Hacker News new | ask | show | jobs
by ylow 905 days ago
Author here.

The goal in a way is better reproducibility. The memo hashes the contents of the inputs, so if your cell is deterministic (and you cover all the inputs), the memo should give you the right answers. Of course if you want to rerun everything you can always just delete the memos, but properly used it should be a strict performance improvement.

Of course there are many improvements that can be made (tracking if dependent functions have changed etc) and of course there are inherent limitations. This is very much “work in progress”. But is quite useful right now!

2 comments

That only works for things entirely encapsulated by the value of the cell, which isn't a useful amount of stuff. This will only help with primative toy examples where you are slinging numpy arrays or other easily hashed data with no encapsulation or indetermancy or order independence.
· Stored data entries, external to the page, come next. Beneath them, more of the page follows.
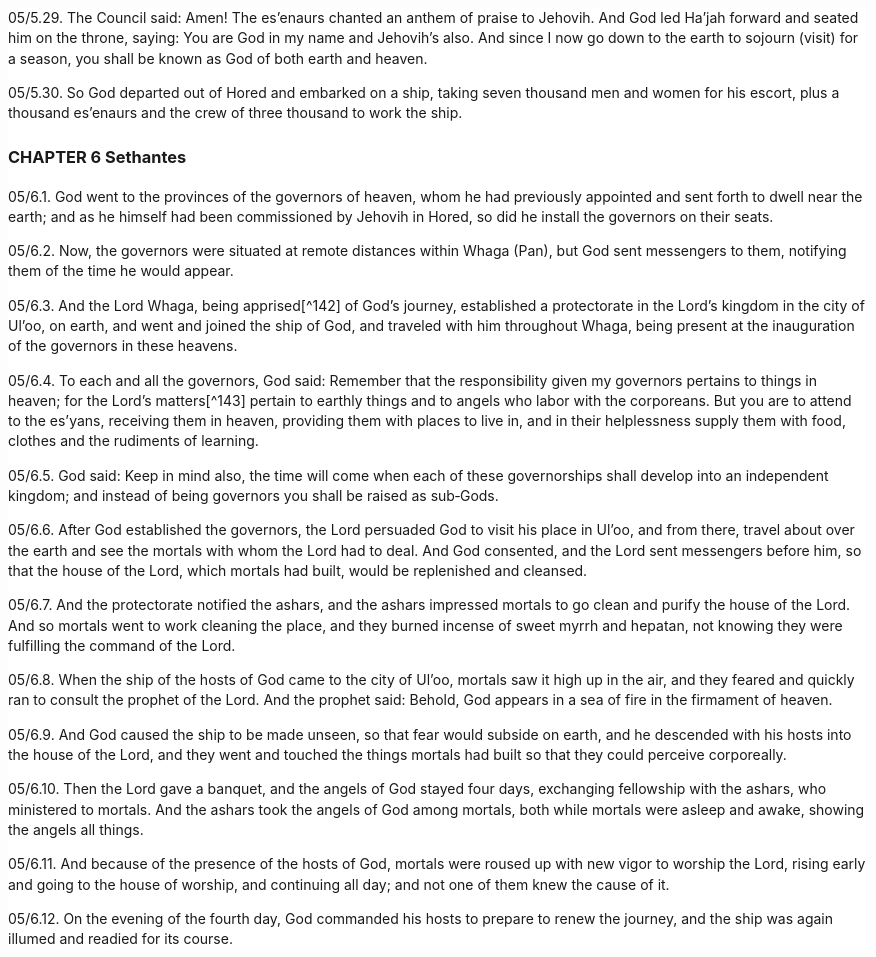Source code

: 05/5.29. The Council said: Amen! The es’enaurs chanted an anthem of praise to Jehovih. And God led Ha’jah forward and seated him on the throne, saying: You are God in my name and Jehovih’s also. And since I now go down to the earth to sojourn (visit) for a season, you shall be known as God of both earth and heaven.

05/5.30. So God departed out of Hored and embarked on a ship, taking seven thousand men and women for his escort, plus a thousand es’enaurs and the crew of three thousand to work the ship.


### CHAPTER 6 Sethantes


05/6.1. God went to the provinces of the governors of heaven, whom he had previously appointed and sent forth to dwell near the earth; and as he himself had been commissioned by Jehovih in Hored, so did he install the governors on their seats.

05/6.2. Now, the governors were situated at remote distances within Whaga (Pan), but God sent messengers to them, notifying them of the time he would appear.

05/6.3. And the Lord Whaga, being apprised[^142] of God’s journey, established a protectorate in the Lord’s kingdom in the city of Ul’oo, on earth, and went and joined the ship of God, and traveled with him throughout Whaga, being present at the inauguration of the governors in these heavens.

05/6.4. To each and all the governors, God said: Remember that the responsibility given my governors pertains to things in heaven; for the Lord’s matters[^143] pertain to earthly things and to angels who labor with the corporeans. But you are to attend to the es’yans, receiving them in heaven, providing them with places to live in, and in their helplessness supply them with food, clothes and the rudiments of learning.

05/6.5. God said: Keep in mind also, the time will come when each of these governorships shall develop into an independent kingdom; and instead of being governors you shall be raised as sub‑Gods.

05/6.6. After God established the governors, the Lord persuaded God to visit his place in Ul’oo, and from there, travel about over the earth and see the mortals with whom the Lord had to deal. And God consented, and the Lord sent messengers before him, so that the house of the Lord, which mortals had built, would be replenished and cleansed.

05/6.7. And the protectorate notified the ashars, and the ashars impressed mortals to go clean and purify the house of the Lord. And so mortals went to work cleaning the place, and they burned incense of sweet myrrh and hepatan, not knowing they were fulfilling the command of the Lord.

05/6.8. When the ship of the hosts of God came to the city of Ul’oo, mortals saw it high up in the air, and they feared and quickly ran to consult the prophet of the Lord. And the prophet said: Behold, God appears in a sea of fire in the firmament of heaven.

05/6.9. And God caused the ship to be made unseen, so that fear would subside on earth, and he descended with his hosts into the house of the Lord, and they went and touched the things mortals had built so that they could perceive corporeally.

05/6.10. Then the Lord gave a banquet, and the angels of God stayed four days, exchanging fellowship with the ashars, who ministered to mortals. And the ashars took the angels of God among mortals, both while mortals were asleep and awake, showing the angels all things.

05/6.11. And because of the presence of the hosts of God, mortals were roused up with new vigor to worship the Lord, rising early and going to the house of worship, and continuing all day; and not one of them knew the cause of it.

05/6.12. On the evening of the fourth day, God commanded his hosts to prepare to renew the journey, and the ship was again illumed and readied for its course.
Sorry, if it were possible to just generically cache computations it would be done everywhere for everything. This is just going to help with toy examples.

The only way this leads to "better reproducability" is if it fails to recompute things that it should have recomputed. If the computation was actually deterministic from its inputs the best and literally the only possible thing this can do is exactly what recomputing it would do, but faster. Frankly that you said it is more reproducible is enough evidence for me that you are doing something fundementally broken.

> The goal in a way is better reproducibility. The memo hashes the contents of the inputs, so if your cell is deterministic (and you cover all the inputs), the memo should give you the right answers.

That's an enormously large if, and without any way to detect or manage when that's not the case, it's hard to see how this could aid reproducibility. This adds a new failure mode for reproducibility where an important side-effect is not rerun, altering the results.

Think of this like incremental builds via make etc. You don't necessarily trust the output 100% but it speeds up work so much it's worth it, you can always do a clean build at key points where you want more confidence.
Sure, but that's not really the point of my comment. The author suggested this helps reproducibility in some way, and I'm trying to understand how this is supposed to help, when on its face, it can only hurt.
But compilers are deterministic, no?